Mit Blick auf die zahlreichen
Auslandseinsätze und die kommende Libanon-Mission erklärt die
CDU-Politikerin: "Deshalb müssen wir uns insgesamt fragen, ob die
Strukturen unserer Streitkräfte zukunftstüchtig sind".
Die Bundeskanzlerin erinnert daran, dass Deutschland gemessen am Bruttosozialprodukt weniger für die Armee ausgebe als Finnland, Norwegen oder Holland und sogar deutlich weniger als Italien, Frankreich, Großbritannien oder die USA. Man werde "nicht sagen können, dass die Verteidigungsausgaben in den nächsten 20 Jahren sakrosankt sind", sagt Merkel. Das betreffe aber nicht den Haushalt 2007/2008. "Eine deutsche Regierung kann jetzt nicht sagen: In den nächsten Jahrzehnten bitte keine neuen Konflikte, weil wir uns das nicht leisten können!", sagt die Bundeskanzlerin.
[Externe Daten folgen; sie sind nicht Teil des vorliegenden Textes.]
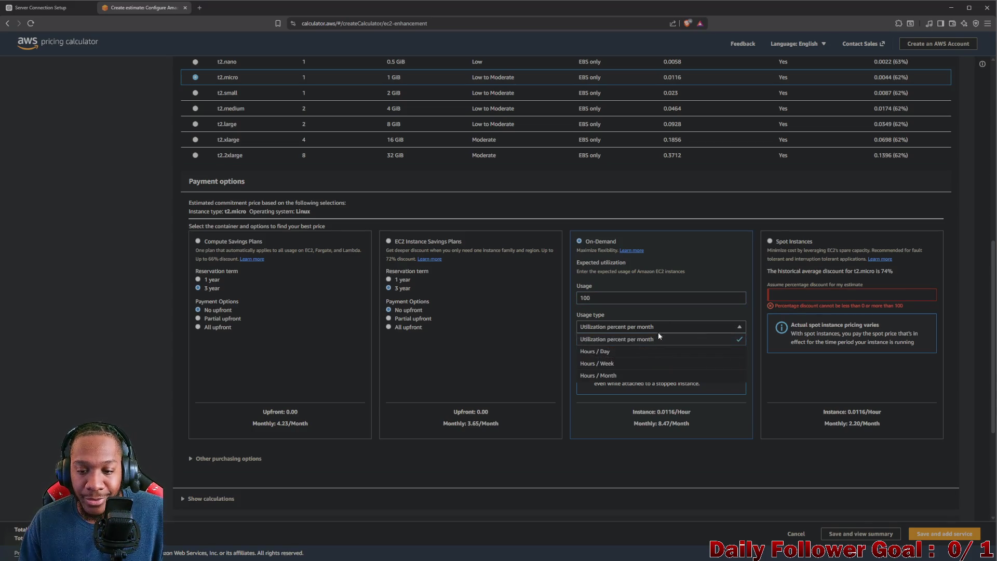
click(617, 355)
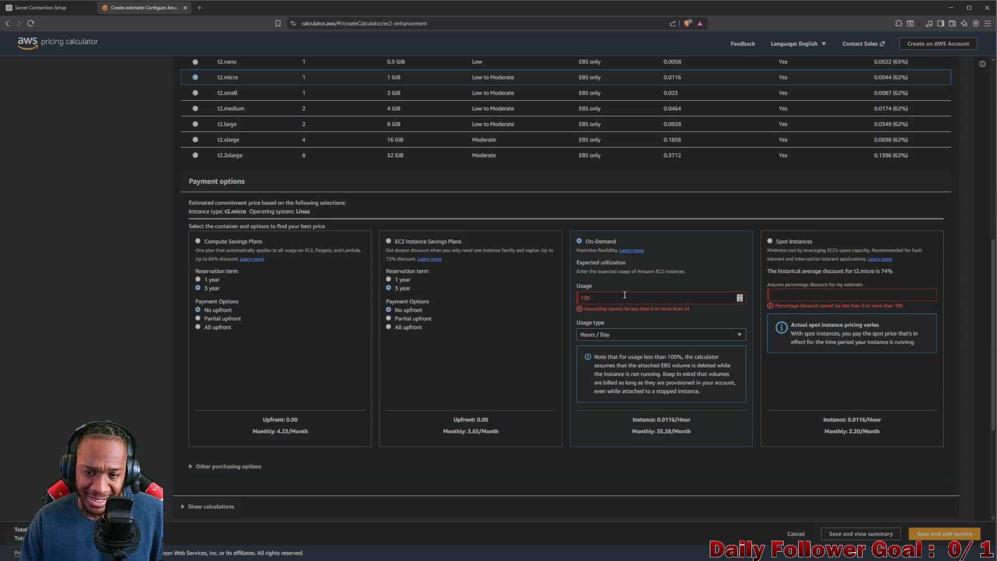
Step: Try 0, 2, 24, 3 and 4 hours per day in Usage, then leave it empty
click(620, 297)
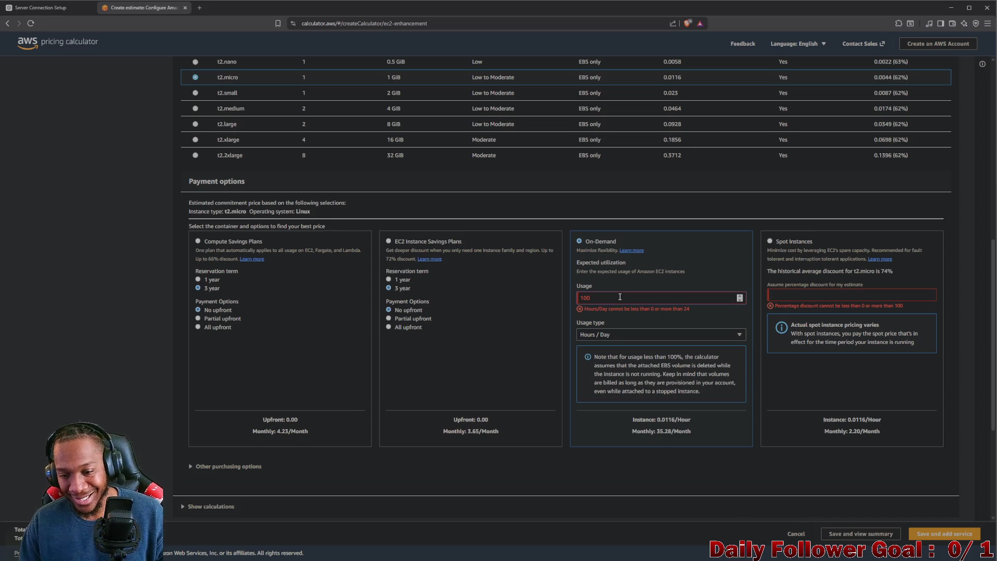
key(BackSpace)
key(BackSpace)
key(BackSpace)
text(0)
Merkel schließt vorerst aus, dass sich die Bundeswehr in größerem
Maße als bisher an einem möglichen internationalen Einsatz im Sudan
beteiligen wird. Die dort laufende Mission sei wichtig, "aber darüber
hinaus sehe ich keinen deutschen Einsatz in Darfur".
Im Zusammenhang mit dem Irak-Krieg hat Merkel den USA eine falsche Lageeinschätzung in dem Land attestiert. Der Stabilisierungsprozess im Irak sei "sehr viel komplizierter, als gerade die USA das am Anfang gehofft" habe, erklärt die Bundeskanzlerin in der ZEIT. Den von Präsident Bush kürzlich verwendeten Begriff des "islamischen Faschismus" wies Merkel als unpassend zurück. "Das ist nicht meine Sprache und passt auch nicht in unsere historische Entwicklung."
Für den Kampf gegen den "islamistisch motivierten Terrorismus"
formuliert Merkel eine "Vier-Säulen"-Strategie zur Stabilisierung
gefährdeter Staaten. Diese sieht Demokratisierung, Stärkung des
Gewaltmonopols und wirtschaftliche Unterstützung und nur "in
Einzelfällen militärische Mittel" vor.
Merkel rechtfertigt das deutsche Engagement im Nahen Osten und zeigt sich besorgt, "dass Israel heute stärker als noch vor ein paar Jahren um sein Existenzrecht bangen muss".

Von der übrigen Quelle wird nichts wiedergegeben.